4. RoPE Positional Encoding: Ensuring Stability Beyond Training Resolution

Standard RoPE degrades when inference resolution exceeds training resolution. Since DAGE performs inference at 2K, it uses Interpolated RoPE for HR Self-Attention to keep relative positions within seen frequency ranges. For Cross-Attention, it employs snap-to-grid: HR tokens are spatially mapped to the nearest LR grid cell to compute relative encodings, aligning different resolutions within a unified coordinate system.

Loss & Training

  • Point map \(\ell_1\) loss (global alignment, without confidence weighting)
  • Camera pose loss (Rotation geodesic distance + translation \(\ell_1\))
  • Gradient loss (Multi-scale Scharr/Laplace filtering on inverse depth gradients)
  • Normal loss and distillation loss
  • HR ViT frozen, LR stream initialized from Pi3, trained on 18 datasets

Key Experimental Results

Main Results: Video Point Map Estimation (Avg. Rank across 8 datasets)

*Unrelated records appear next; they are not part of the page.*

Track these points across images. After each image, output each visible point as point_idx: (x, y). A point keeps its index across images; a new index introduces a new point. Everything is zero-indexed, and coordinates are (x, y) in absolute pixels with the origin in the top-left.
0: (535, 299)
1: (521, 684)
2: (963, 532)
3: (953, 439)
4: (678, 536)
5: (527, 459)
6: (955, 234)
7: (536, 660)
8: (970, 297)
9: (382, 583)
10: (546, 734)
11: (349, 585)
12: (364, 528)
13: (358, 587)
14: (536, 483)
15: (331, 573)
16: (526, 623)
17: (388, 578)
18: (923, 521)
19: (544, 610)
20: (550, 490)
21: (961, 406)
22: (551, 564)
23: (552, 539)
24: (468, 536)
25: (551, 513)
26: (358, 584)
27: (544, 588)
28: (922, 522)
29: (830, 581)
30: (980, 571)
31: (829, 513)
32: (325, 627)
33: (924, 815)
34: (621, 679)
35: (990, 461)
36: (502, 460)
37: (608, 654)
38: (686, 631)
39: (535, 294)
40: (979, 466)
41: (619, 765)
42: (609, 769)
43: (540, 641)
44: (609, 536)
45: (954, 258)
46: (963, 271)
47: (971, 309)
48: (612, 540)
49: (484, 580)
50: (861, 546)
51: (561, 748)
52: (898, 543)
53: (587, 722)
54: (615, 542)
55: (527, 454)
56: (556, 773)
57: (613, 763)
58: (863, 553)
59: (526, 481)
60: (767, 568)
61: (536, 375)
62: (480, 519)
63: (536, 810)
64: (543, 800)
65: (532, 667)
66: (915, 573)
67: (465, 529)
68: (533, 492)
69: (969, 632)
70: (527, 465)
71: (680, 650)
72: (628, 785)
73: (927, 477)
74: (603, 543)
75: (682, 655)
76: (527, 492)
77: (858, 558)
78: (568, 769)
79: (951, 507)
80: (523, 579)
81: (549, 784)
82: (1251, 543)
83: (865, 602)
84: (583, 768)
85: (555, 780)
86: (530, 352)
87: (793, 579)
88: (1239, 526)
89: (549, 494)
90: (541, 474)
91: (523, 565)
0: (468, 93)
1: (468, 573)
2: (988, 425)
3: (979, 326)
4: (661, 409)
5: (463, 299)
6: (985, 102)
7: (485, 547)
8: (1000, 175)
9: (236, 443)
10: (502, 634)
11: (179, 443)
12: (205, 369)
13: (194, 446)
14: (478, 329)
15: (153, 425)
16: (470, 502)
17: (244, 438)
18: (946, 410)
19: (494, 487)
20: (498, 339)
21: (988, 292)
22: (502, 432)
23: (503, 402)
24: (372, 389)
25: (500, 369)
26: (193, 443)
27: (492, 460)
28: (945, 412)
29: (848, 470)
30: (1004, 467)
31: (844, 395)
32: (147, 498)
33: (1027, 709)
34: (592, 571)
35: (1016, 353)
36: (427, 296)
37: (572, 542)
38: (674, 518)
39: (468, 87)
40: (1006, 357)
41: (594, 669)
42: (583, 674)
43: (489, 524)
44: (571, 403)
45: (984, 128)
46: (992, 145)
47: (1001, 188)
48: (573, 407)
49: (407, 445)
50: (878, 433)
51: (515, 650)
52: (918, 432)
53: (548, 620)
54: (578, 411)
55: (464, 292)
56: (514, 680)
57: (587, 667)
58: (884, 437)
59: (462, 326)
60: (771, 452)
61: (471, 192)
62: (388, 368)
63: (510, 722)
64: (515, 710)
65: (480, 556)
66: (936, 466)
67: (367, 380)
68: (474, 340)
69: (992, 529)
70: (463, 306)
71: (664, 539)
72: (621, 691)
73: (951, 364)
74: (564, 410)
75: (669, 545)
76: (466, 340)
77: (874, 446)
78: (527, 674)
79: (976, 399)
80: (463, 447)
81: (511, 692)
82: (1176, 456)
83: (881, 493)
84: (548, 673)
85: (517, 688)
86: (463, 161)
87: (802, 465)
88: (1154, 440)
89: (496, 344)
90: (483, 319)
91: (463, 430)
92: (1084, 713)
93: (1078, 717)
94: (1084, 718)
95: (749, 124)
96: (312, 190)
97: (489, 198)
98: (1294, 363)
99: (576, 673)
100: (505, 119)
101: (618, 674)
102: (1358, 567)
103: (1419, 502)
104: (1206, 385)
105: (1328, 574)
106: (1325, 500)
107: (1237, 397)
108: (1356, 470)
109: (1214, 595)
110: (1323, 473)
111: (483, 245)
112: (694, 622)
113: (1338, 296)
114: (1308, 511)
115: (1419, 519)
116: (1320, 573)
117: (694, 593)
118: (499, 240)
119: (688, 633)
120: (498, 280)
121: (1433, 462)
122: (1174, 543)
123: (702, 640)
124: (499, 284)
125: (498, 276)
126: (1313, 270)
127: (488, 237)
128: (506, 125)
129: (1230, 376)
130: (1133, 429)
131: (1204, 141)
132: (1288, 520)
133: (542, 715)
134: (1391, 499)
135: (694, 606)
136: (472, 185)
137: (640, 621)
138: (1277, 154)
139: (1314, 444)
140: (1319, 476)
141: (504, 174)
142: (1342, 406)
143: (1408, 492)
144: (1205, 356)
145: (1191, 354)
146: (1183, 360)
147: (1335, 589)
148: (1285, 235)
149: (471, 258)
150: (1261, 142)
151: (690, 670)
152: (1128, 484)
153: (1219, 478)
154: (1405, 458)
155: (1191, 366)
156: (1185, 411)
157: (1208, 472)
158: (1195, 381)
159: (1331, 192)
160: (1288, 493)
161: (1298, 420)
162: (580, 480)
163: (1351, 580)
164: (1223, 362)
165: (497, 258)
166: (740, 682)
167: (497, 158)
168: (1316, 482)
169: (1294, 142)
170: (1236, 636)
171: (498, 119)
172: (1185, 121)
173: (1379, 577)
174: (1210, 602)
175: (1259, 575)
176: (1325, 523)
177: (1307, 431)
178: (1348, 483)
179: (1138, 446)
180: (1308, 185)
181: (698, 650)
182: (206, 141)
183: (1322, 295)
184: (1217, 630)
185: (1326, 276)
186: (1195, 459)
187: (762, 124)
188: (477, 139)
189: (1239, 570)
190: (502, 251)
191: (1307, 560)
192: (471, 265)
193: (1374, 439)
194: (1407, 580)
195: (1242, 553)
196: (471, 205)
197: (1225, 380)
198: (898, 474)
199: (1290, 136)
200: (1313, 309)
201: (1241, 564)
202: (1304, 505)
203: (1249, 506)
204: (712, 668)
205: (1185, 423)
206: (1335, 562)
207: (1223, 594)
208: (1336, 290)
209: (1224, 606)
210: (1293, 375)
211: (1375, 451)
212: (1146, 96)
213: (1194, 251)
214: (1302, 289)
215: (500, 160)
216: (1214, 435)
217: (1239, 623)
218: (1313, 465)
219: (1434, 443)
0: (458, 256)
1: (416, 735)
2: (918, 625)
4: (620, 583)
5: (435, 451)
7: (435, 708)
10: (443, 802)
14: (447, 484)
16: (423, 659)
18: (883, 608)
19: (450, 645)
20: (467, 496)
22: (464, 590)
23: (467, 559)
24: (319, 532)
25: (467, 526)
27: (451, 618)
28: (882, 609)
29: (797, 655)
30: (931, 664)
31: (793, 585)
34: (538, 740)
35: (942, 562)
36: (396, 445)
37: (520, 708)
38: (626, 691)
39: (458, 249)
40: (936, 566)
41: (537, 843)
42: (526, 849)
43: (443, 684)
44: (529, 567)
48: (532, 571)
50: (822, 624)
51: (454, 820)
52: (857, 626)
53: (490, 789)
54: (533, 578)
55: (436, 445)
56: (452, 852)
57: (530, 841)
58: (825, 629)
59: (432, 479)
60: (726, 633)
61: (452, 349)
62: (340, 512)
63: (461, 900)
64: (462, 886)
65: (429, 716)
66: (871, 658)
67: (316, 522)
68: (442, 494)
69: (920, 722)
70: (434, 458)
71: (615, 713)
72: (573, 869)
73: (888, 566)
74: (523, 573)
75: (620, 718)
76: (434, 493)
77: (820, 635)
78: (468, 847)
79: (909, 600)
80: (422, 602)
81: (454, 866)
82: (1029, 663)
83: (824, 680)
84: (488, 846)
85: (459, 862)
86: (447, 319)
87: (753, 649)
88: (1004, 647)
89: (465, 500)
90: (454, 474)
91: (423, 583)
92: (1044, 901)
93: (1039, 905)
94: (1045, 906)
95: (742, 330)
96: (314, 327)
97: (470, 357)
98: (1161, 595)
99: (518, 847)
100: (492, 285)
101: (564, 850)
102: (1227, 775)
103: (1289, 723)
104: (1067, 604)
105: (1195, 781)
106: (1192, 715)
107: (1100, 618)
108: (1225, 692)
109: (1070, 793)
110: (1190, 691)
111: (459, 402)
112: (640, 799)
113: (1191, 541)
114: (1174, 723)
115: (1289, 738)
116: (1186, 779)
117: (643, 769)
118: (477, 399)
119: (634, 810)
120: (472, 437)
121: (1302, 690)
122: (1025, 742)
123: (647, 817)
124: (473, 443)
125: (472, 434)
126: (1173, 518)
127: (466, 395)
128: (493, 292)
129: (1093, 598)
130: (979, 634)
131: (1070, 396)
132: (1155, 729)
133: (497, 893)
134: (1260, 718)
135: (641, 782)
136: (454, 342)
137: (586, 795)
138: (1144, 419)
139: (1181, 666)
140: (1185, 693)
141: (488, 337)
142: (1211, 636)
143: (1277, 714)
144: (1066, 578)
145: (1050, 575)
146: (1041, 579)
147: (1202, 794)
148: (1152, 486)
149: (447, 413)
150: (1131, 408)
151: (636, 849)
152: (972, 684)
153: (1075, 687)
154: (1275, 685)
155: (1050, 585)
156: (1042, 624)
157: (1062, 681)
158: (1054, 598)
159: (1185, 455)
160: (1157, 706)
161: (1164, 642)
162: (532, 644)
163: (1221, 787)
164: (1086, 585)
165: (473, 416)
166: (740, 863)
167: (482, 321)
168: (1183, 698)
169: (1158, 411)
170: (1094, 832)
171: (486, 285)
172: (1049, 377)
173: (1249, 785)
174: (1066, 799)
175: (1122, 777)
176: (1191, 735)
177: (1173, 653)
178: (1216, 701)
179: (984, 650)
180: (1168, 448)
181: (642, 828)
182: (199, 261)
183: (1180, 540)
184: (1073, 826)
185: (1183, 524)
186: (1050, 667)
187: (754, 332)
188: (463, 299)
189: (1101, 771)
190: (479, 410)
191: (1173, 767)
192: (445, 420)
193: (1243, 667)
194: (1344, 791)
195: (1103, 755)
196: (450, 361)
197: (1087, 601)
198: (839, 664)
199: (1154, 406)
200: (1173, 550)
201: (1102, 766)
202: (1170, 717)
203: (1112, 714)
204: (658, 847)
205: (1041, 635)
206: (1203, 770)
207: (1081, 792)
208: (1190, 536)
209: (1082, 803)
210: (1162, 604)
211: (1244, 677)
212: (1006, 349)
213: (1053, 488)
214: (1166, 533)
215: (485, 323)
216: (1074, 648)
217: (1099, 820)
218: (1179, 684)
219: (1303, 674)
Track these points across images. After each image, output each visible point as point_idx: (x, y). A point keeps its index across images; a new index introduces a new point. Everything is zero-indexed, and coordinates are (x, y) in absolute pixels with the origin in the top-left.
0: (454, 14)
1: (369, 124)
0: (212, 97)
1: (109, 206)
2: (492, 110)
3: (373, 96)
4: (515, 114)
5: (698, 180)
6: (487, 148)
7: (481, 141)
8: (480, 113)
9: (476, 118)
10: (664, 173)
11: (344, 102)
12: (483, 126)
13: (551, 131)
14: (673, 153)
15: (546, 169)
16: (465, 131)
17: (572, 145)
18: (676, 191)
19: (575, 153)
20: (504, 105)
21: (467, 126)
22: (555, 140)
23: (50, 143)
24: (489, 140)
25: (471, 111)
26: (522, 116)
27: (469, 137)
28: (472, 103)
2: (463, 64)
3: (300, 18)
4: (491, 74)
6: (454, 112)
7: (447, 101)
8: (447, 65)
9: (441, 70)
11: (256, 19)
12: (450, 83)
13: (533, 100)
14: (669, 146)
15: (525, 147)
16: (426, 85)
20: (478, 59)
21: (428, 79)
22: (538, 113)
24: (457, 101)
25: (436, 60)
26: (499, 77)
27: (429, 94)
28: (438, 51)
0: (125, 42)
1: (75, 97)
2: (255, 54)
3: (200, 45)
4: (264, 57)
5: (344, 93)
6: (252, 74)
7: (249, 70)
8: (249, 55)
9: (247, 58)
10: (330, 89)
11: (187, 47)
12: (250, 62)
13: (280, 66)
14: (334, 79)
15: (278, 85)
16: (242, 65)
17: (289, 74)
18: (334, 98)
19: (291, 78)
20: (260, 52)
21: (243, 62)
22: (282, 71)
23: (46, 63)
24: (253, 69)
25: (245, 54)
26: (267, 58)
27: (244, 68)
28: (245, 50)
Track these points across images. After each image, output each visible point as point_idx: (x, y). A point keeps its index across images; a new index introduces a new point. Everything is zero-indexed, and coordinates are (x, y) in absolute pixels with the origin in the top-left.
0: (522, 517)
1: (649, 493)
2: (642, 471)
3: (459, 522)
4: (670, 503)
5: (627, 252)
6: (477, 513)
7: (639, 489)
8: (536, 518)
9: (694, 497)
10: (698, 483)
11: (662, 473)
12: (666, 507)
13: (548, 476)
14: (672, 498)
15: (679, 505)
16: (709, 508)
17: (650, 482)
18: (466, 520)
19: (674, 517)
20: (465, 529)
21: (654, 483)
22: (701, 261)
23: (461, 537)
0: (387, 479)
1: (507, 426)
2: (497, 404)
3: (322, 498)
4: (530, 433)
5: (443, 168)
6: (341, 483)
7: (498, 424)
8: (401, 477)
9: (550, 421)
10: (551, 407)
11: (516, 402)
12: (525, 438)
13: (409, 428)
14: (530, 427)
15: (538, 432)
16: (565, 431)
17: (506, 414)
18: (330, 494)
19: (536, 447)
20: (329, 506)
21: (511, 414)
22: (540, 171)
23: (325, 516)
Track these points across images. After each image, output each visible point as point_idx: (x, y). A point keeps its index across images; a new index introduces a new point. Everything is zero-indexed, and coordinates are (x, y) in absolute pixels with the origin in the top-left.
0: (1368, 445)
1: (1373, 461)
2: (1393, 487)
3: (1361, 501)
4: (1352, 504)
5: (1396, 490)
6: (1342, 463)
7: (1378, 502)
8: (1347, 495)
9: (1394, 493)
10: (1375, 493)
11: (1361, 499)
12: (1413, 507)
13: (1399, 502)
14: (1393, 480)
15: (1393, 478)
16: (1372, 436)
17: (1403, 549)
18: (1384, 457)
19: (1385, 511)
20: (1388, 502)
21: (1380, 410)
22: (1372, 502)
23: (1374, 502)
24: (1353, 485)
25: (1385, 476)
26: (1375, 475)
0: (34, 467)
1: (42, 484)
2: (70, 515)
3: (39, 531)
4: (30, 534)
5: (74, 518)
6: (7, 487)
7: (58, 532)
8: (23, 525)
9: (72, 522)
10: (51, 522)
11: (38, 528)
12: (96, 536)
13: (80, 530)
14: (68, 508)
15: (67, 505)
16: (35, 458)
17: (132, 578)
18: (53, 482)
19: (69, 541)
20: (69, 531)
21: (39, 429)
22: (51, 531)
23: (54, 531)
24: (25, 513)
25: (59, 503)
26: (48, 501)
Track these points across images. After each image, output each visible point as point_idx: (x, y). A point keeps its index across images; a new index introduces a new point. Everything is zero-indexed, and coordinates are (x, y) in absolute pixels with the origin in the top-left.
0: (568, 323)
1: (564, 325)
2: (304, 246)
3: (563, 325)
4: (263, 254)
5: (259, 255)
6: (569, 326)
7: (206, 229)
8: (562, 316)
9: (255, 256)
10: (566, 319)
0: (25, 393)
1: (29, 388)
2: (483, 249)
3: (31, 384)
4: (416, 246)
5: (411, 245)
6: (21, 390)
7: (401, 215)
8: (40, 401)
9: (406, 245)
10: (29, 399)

Method Multi-view High-res Pose Avg. Rank
VGGT Yes No Yes 3.4
Pi3 Yes No Yes 3.3
GeoCrafter Yes Partial No 3.9
Ours Yes Yes Yes 1.6

Ablation Study

Configuration Change Description
Adapter in Middle Layers Consistency Drop Requires complete global processing
Concat vs. Cross-Attn Quality Drop Fixed scale ratios are insufficient
No Gradient Loss Sharpness Drop Gradient supervision is critical for details
MoGe Multi-scale Alignment Consistency Drop Per-patch alignment breaks cross-view consistency

Efficiency (A100, 100-frame video)

Method 540p FPS 2K FPS 540p VRAM
Pi3 32.7 OOM 37.3 GB
VGGT 13.5 OOM 71.3 GB
Ours 65.4 5.6 12.4 GB

Key Findings

  • An average rank of 1.6 significantly outperforms Pi3 (3.3) and VGGT (3.4).
  • Advantages in high-resolution scenarios: UrbanSyn Rel error is 47% lower than Pi3.
  • Speed at 540p is \(2\times\) that of Pi3; at 2K, DAGE maintains 5.6 FPS while others OOM.
  • Pose accuracy at 252px matches the performance of Pi3/VGGT at 518px.

Highlights & Insights

  • "Decoupling resolution and sequence length" is the core insight: Global consistency does not require high resolution, and detail preservation does not require cross-view attention.
  • Frozen HR ViT + lightweight adapter: An efficient transfer learning paradigm.
  • Snap-to-grid RoPE: An elegant solution for cross-scale attention.
  • Gradient loss instead of multi-scale alignment: Maintaining a single global alignment is more critical in multi-view contexts.

Limitations & Future Work

  • Fixed 252px LR stream may be insufficient for certain scenes.
  • Dependence on MoGe2 and Pi3 pre-trained weights.
  • Dynamic scenes (moving objects) have not been tested.
  • 5-layer Adapter poses VRAM pressure on extremely long sequences.
  • Alternating attention in Pi3/VGGT serves as the LR stream foundation; Ours contributes resolution restriction.
  • The abandonment of MoGe2's coarse-to-fine loss (which destroys multi-view consistency) reflects a conflict in design principles.
  • Knowledge distillation shifts from "model compression" to "resolution compensation."

Rating

  • Novelty: ⭐⭐⭐⭐ Dual-stream decoupling and snap-to-grid RoPE are insightful contributions.
  • Experimental Thoroughness: ⭐⭐⭐⭐⭐ 8 datasets + 4 tasks + detailed ablations + efficiency metrics.
  • Writing Quality: ⭐⭐⭐⭐ Clear motivation and systematic architecture description.
  • Value: ⭐⭐⭐⭐⭐ Resolves practical bottlenecks in high-resolution multi-view geometry.